Sunday, September 27, 2009

OPEN CITY (1945, ITALY)



So what the heck were the post-WW II neo-realistic filmmakers trying to do? Scenarist Cesare Zavatini defines these films as trying “to show things as they are, not as they seem; to use facts rather than fictions; to depict the common man rather than silken heroes; to reveal the everyday rather than the exceptional; to show man’s relationship to his real society rather than to his romantic dreams.” The films also show “unjust and perverted social structures threaten to warp and pervert the essential and internal human values.”

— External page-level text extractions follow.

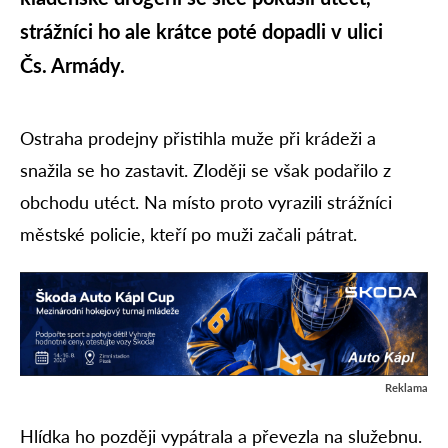
strážníci ho ale krátce poté dopadli v ulici
Čs. Armády.
Ostraha prodejny přistihla muže při krádeži a
snažila se ho zastavit. Zloději se však podařilo z
obchodu utéct. Na místo proto vyrazili strážníci
městské policie, kteří po muži začali pátrat.
Reklama
Hlídka ho později vypátrala a převezla na služebnu.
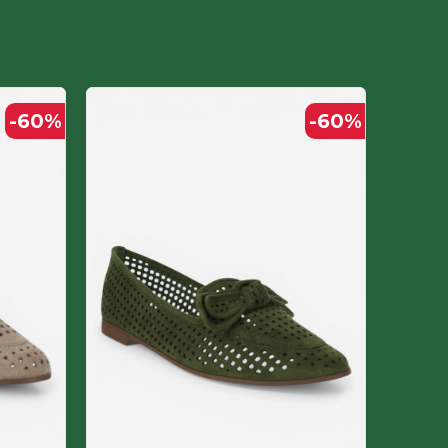
-60
%
-60
%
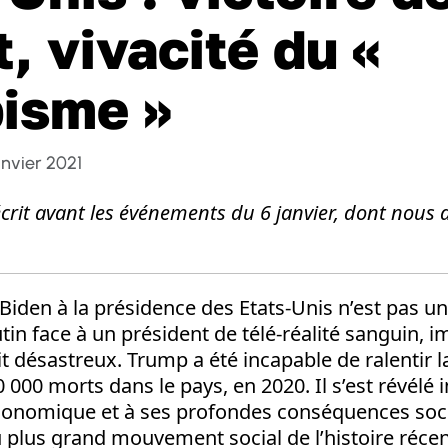
t, vivacité du «
isme »
anvier 2021
 écrit avant les événements du 6 janvier, dont nous
 Biden à la présidence des Etats-Unis n’est pas une
tin face à un président de télé-réalité sanguin, im
ait désastreux. Trump a été incapable de ralentir 
0 000 morts dans le pays, en 2020. Il s’est révélé
conomique et à ses profondes conséquences social
 plus grand mouvement social de l’histoire récen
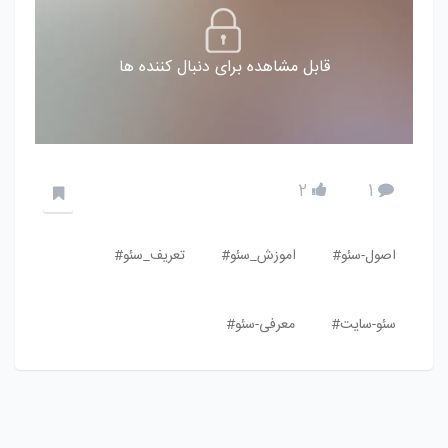
قابل مشاهده برای دنبال کننده ها
2
1
اصول-سئو#
اموزش_سئو#
تعریف_سئو#
سئو-سایت#
معرفی-سئو#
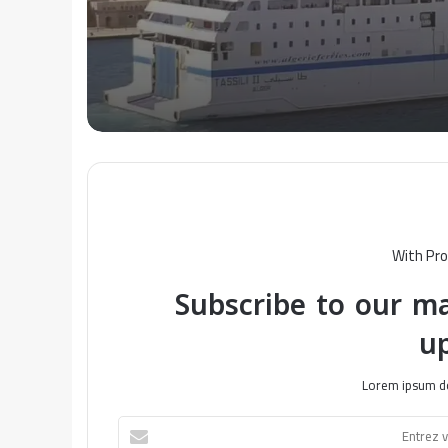
With Pro
Subscribe to our ma
u
Lorem ipsum do
E
n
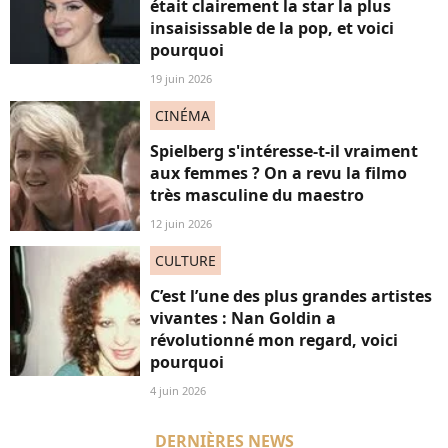
était clairement la star la plus
insaisissable de la pop, et voici
pourquoi
19 juin 2026
CINÉMA
Spielberg s'intéresse-t-il vraiment
aux femmes ? On a revu la filmo
très masculine du maestro
12 juin 2026
CULTURE
C’est l’une des plus grandes artistes
vivantes : Nan Goldin a
révolutionné mon regard, voici
pourquoi
4 juin 2026
DERNIÈRES NEWS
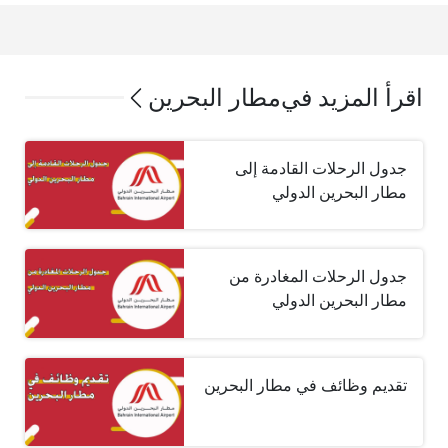
اقرأ المزيد في
مطار البحرين
جدول الرحلات القادمة إلى
مطار البحرين الدولي
جدول الرحلات المغادرة من
مطار البحرين الدولي
تقديم وظائف في مطار البحرين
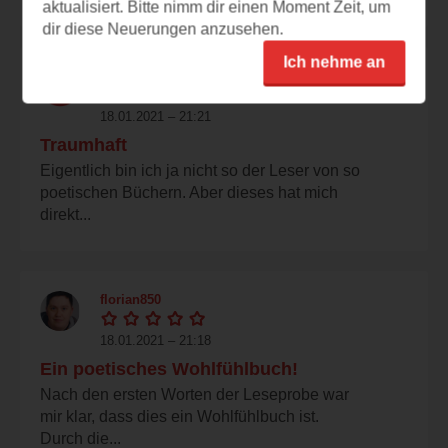
aktualisiert. Bitte nimm dir einen Moment Zeit, um
dir diese Neuerungen anzusehen.
Ich nehme an
nikchen
18.01.2021 – 21:21
Traumhaft
Eigentlich bin ich ja nicht so der Leser von so
poetischen Büchern. Aber dieses hat mich
direkt...
florian850
18.01.2021 – 21:18
Ein poetisches Wohlfühlbuch!
Nach den ersten Worten der Leseprobe war
mir klar, dass dies ein Wohlfühlbuch ist.
Durch die...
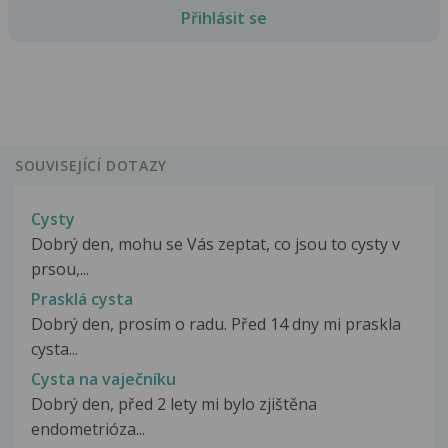
Přihlásit se
SOUVISEJÍCÍ DOTAZY
Cysty
Dobrý den, mohu se Vás zeptat, co jsou to cysty v
prsou,...
Prasklá cysta
Dobrý den, prosím o radu. Před 14 dny mi praskla
cysta...
Cysta na vaječníku
Dobrý den, před 2 lety mi bylo zjištěna
endometrióza...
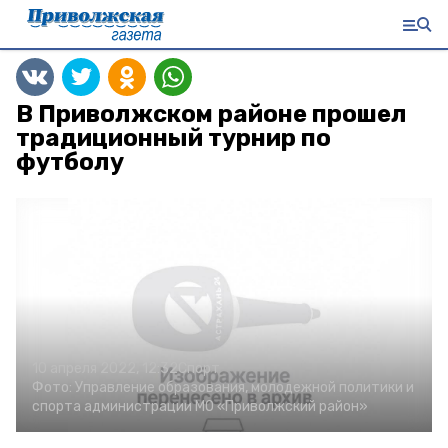
В Приволжском районе прошел
традиционный турнир по
футболу
10 апреля 2022, 12:32
Спорт
Фото:
Управление образования, молодежной политики и
спорта администрации МО «Приволжский район»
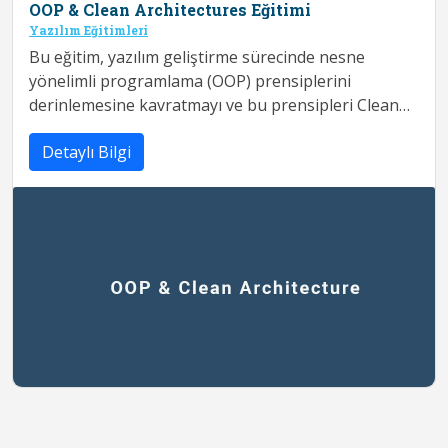
OOP & Clean Architectures Eğitimi
Yazılım Eğitimleri
Bu eğitim, yazılım geliştirme sürecinde nesne
yönelimli programlama (OOP) prensiplerini
derinlemesine kavratmayı ve bu prensipleri Clean
Architecture yaklaşımıyla birleştirerek sür...
Detaylı Bilgi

Roberto Rossellini’s Open City is generally regarded as the first of these films and it is very gritty and at times powerful. We can certainly root for the brave members of the resistance, including the local priest, fighting stealthily while under the thumb of the Third Reich. The sacrifice for others is shown over and over again here: The widow Pina working to provide for her family, the resistance fighters not giving away information despite being tortured eventually to death and the priest, who gives the children of the city the strength through his death to persevere in the soon to be opened city, we can hope.

Among the standout perfomers are Anna Magnani as Pina, Aldo Fabrizi as the Preist and Harry Feist, whose sleezy Nazi should be the measure to which all sleezy Nazis in film should be measured against.

A sometimes-hard film to watch is not quite as effective to me as De Sica’s “The Bicycle Thief” but is certainly a strong and important movie in it own right.